RT-PCR Analysis of rCDV-eGFP
The rCDV-eGFP was harvested at passage-7 (P7) to extract viral RNA for RT-PCR analysis using the PrimeScript™ High Fidelity One Step RT-PCR Kit (Takara, Dalian, China). The forward primer (FP: 5’-gatcaaaagtatcacacatgcttaa-3’) targeted the 3’-end sequence of P ORF; the reverse primer (RP: 5’-gatcgaagtcgtacacctcagtcat-3’) targeted the 5’-end sequence of M ORF (Figure 1A). The RT-PCR reaction underwent 45°C for 10 min, 94°C for 2 min and then 30 cycles at 98°C (10 s), 55°C (15 s) and 68°C (10 s). The P7 RNA sample was also subjected to PCR analysis using the FP/RP to eliminate the possibility of plasmid residues affecting RT-PCR analysis. The PCR contained 2 × PrimeSTAR Max Premix (Takara, Dalian, China), and underwent 30 cycles at 98°C (10 s), 55°C (10 s) and 72°C (10 s). RT-PCR and PCR products were detected by agarose gel electrophoresis, followed by Sanger sequencing of the RT-PCR product.
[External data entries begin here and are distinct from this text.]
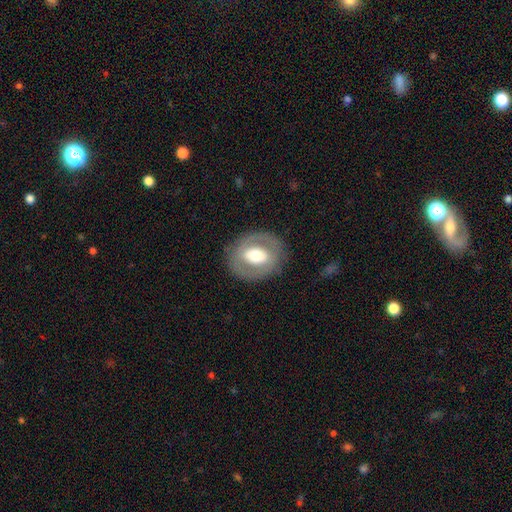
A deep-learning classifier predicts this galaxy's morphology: Overall: featured or disk (53%; smooth 40%). Edge-on disk: no (94%). Merging: none (82%).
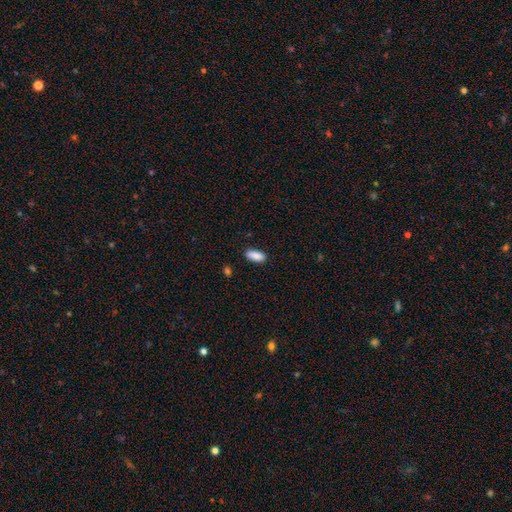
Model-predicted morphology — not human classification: Smooth or featured? smooth (89%)
How rounded? in between (84%)
Merging? none (87%)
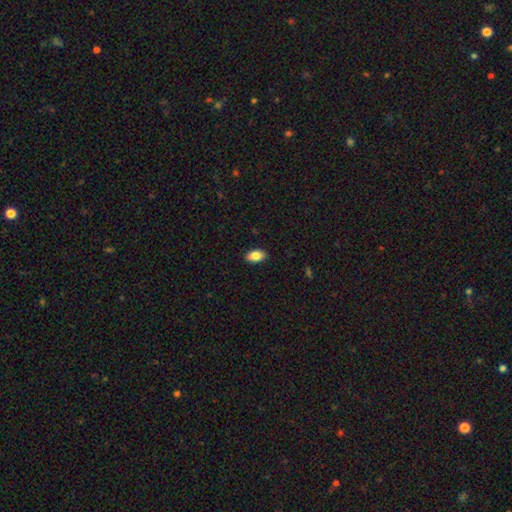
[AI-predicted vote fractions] smooth_or_featured: smooth (p=0.84) [alt: featured or disk p=0.09]
how_rounded: in between (p=0.92) [alt: round p=0.06]
merging: none (p=0.89) [alt: minor disturbance p=0.08]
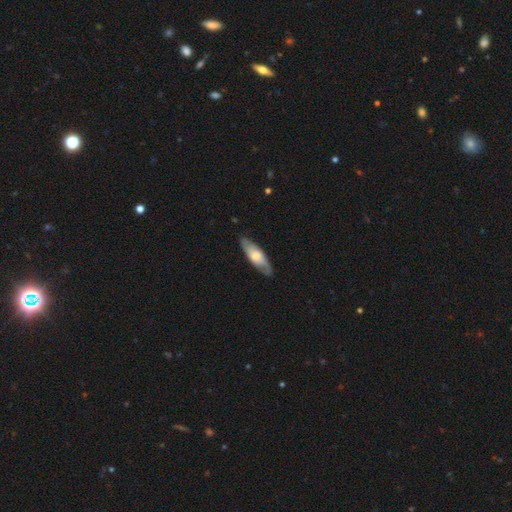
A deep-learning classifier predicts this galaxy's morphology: The model was most divided on "how rounded": in between: 54%, cigar-shaped: 44%, round: 2%. More confident: merging — none (82%); smooth or featured — smooth (53%).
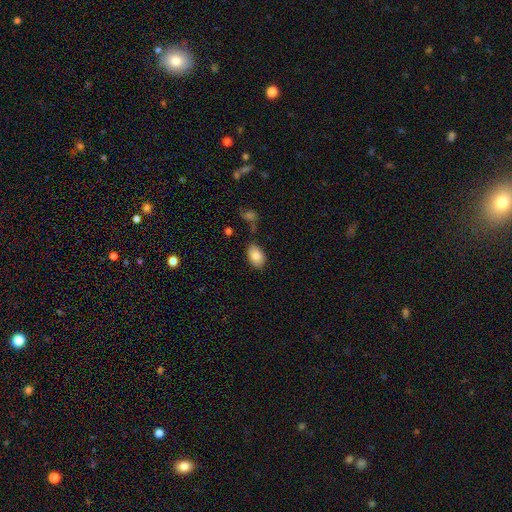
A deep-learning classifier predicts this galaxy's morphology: A smooth galaxy with no disk features (85%) that is in between round and cigar-shaped (88%).

Vote fractions:
- Smooth or featured? smooth: 85% / featured or disk: 8% / star or artifact: 7%
- How rounded? in between: 88% / round: 11% / cigar-shaped: 1%
- Merging? none: 79% / minor disturbance: 14% / merger: 3% / major disturbance: 3%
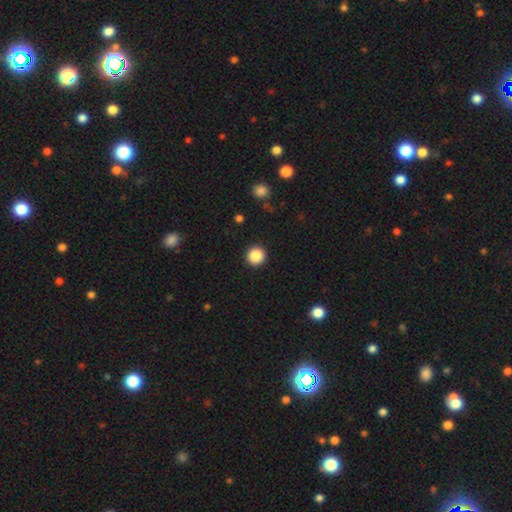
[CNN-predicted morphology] Smooth or featured: smooth — 87% (star or artifact — 10%)
How rounded: round — 95% (in between — 4%)
Merging: none — 92% (minor disturbance — 5%)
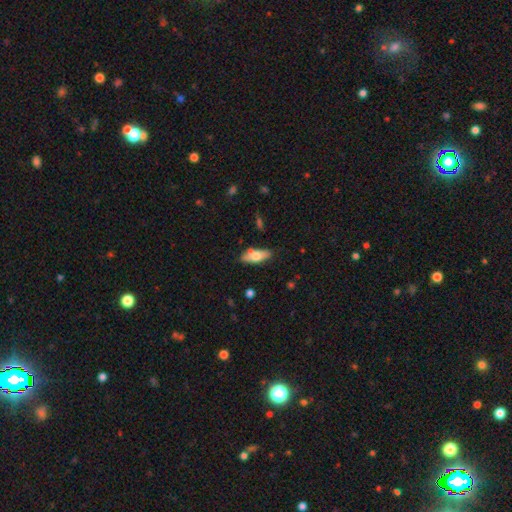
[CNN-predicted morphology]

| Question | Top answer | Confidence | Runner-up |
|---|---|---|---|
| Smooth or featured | smooth | 64% | featured or disk (30%) |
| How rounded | in between | 73% | cigar-shaped (24%) |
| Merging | none | 73% | minor disturbance (17%) |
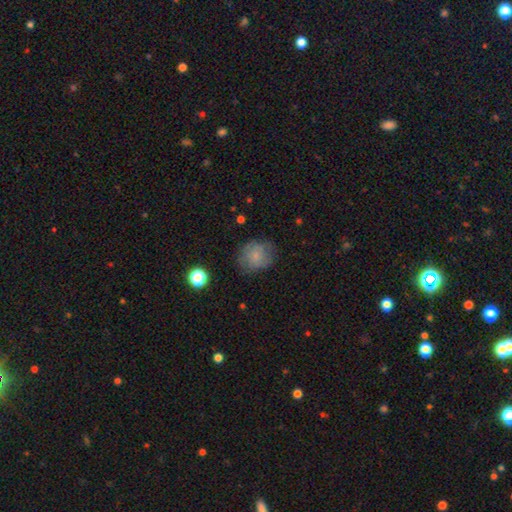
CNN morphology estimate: Overall: smooth (70%). How rounded: round (77%). Merging: none (66%).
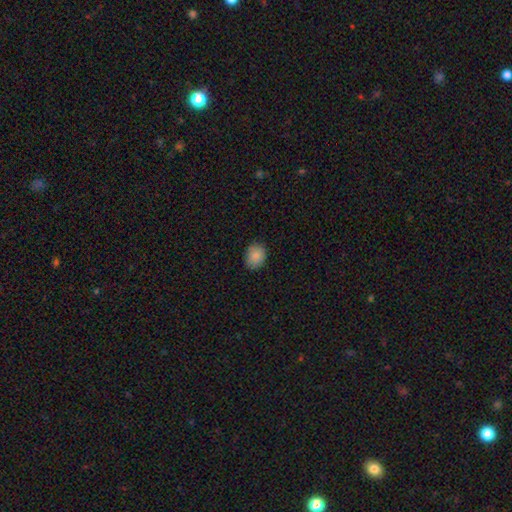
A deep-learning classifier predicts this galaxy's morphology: This appears to be a smooth galaxy with no disk features (88%) that is in between round and cigar-shaped (55%). Merging: none (85%).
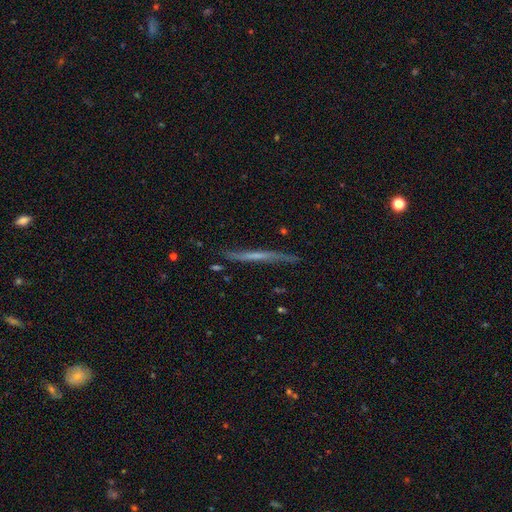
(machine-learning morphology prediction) type=featured or disk (61%); edge-on=yes (95%); edge-on bulge=none (77%); merging=none (84%).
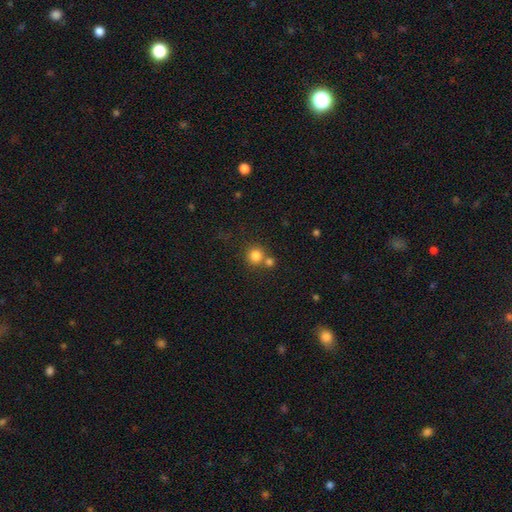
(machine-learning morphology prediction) This is clearly a smooth galaxy (81%). How rounded: clearly round (93%). Merging: likely none (62%).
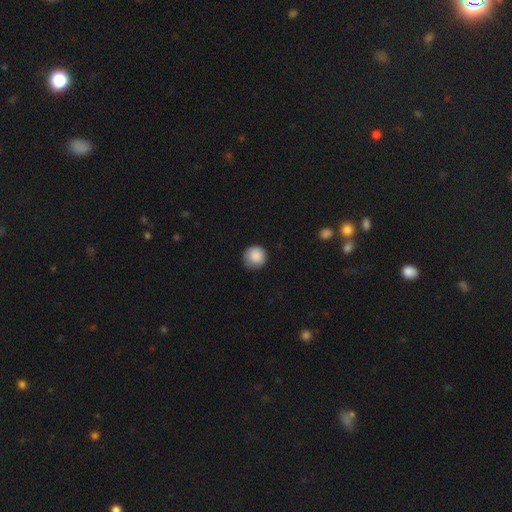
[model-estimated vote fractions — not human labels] Smooth or featured? Predicted: smooth (p=0.88). How rounded? Predicted: round (p=0.94). Merging? Predicted: none (p=0.83).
Test Strip Detection of rCDV-eGFP
Culture supernatant with rCDV-eGFP-infected cells was harvested at P7 for a single freeze-and-thaw cycle, followed by detection using a test strip of CDV infection (Mensall®, Suqian, China), according to the manufacturer’s instruction. Non-infected cell culture was also analyzed as a control.
Growth Kinetics of rCDV-eGFP
Growth kinetics of the P7 rCDV-eGFP was compared with that of the wt-CDV in vitro, as described previously (Liu et al., 2020). Briefly, VDS cells were plated into five 12-well plates (1.5×106 cells/well, and 6 wells/plate) for incubation at 37°C for 2 h. The rCDV-eGFP and wt-CDV was separately inoculated (MOI = 0.001) into all plates (3 wells/sample) for incubation at 37°C for 2 h, and then supernatants were replaced with DMEM for further incubation at 37°C. At 0, 24, 48, 72 and 96 h post infection (hpi), a plate was randomly removed from the incubator, and subjected to a single freeze-and-thaw cycle to collect supernatant for viral titration by TCID50 assay. The viral titer for each sample was calculated by the Spearman-Kärber equation (Finney, 1952).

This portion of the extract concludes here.